Determine the number of combinations that can be made of $$n$$ symbols, $$p$$ symbols in each, with this limitation, that no combination of $$q$$ symbols which may appear in any one of them shall be repeated in any other.

If we take $$q = 2$$ then this is essentially a design with $$k = p$$ and $$v = n$$, although it need not be balanced; some pairs might appear once while other pairs do not appear. Although some responses were printed in $$1845$$, they were not satisfactory, and in $$1846$$ by Woolhouse repeated the question for the special case $$q = 2$$ and $$p = 3$$.

In $$1847$$, Rev. Thomas Kirkman (previously mentioned in Chapter $$13$$) found a complete solution to this problem in the case where the design is balanced (with $$λ = 1$$), and made some progress towards solving the complete problem. In our terminology, his solution completely determined the values of $$v$$ for which a BIBD$$(v, 3, 1)$$ exists.

Although Steiner did not study triple systems in $$1853$$, he came up with Kirkman’s result independently, and his work was more broadly disseminated in mathematical circles, so these structures still carry his name. Despite this, as we shall see in the next section, there is a related problem that has been named after Kirkman.

Definition: Triple System

A triple system is a (regular) balanced design in which every block has cardinality $$3$$; that is, a BIBD$$(v, 3, λ)$$.

A Steiner triple system is a triple system with $$λ = 1$$.

Example $$\PageIndex{1}$$

The cyclic BIBD$$(19, 3, 1)$$ given in Example 17.2.2 is a Steiner triple system. So is the design on $$7$$ points given by

$\{1, 2, 3\}, \{1, 4, 5\}, \{1, 6, 7\}, \{2, 4, 6\}, \{2, 5, 7\}, \{3, 4, 7\}, \{3, 5, 6\}$

Notation

Since the only variable in a Steiner triple system is $$v$$, for such a system on v points we use the notation STS$$(v)$$.

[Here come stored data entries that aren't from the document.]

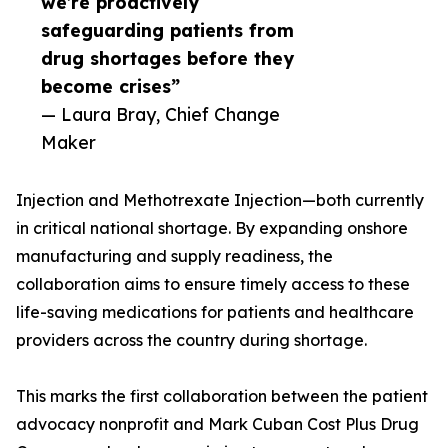
we’re proactively
safeguarding patients from
drug shortages before they
become crises”
— Laura Bray, Chief Change
Maker
Injection and Methotrexate Injection—both currently
in critical national shortage. By expanding onshore
manufacturing and supply readiness, the
collaboration aims to ensure timely access to these
life-saving medications for patients and healthcare
providers across the country during shortage.
This marks the first collaboration between the patient
advocacy nonprofit and Mark Cuban Cost Plus Drug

Triple systems might seem like a very special case of designs, and it would be reasonable to wonder why we have chosen to single these out for special study and attention. The answer is that triple systems can be thought of as the smallest interesting examples of designs, since (as noted previously) if $$k = 1$$ there are no pairs in any block and the design is trivial; and if $$k = 2$$ then the blocks are simply copies of every possible pair from the set $$V$$. So triple systems are a natural starting point when we are learning about designs: they include examples that are not too big or complicated to understand, but are non-trivial.

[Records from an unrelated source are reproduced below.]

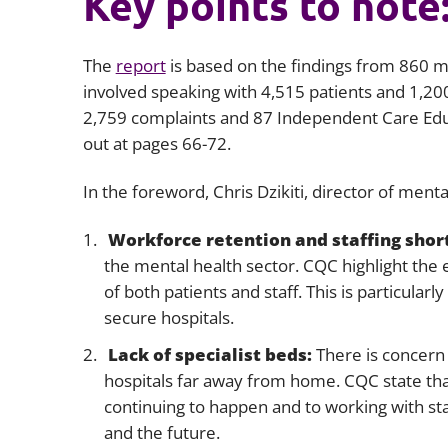
Key points to note
The
report
is based on the findings from 860 mo
involved speaking with 4,515 patients and 1,20
2,759 complaints and 87 Independent Care Educ
out at pages 66-72.
In the foreword, Chris Dzikiti, director of menta
Workforce retention and staffing shor
the mental health sector. CQC highlight the ef
of both patients and staff. This is particular
secure hospitals.
Lack of specialist beds:
There is concern t
hospitals far away from home. CQC state tha
continuing to happen and to working with st
and the future.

If you are now convinced that triple systems are worth studying, you might still be wondering about Steiner triple systems in particular. We’ve seen that the method of repeating blocks allows us to construct a triple system for any $$λ$$ if we first have a triple system with $$λ = 1$$, so Steiner triple systems will be the rarest kind of triple system, and are therefore of particular interest.

In the remainder of this section, we will prove Kirkman’s result characterising the values of $$v$$ for which an STS$$(v)$$ exists. To do this, we will require two results about the existence of special kinds of Latin squares. There are many connections in combinatorics!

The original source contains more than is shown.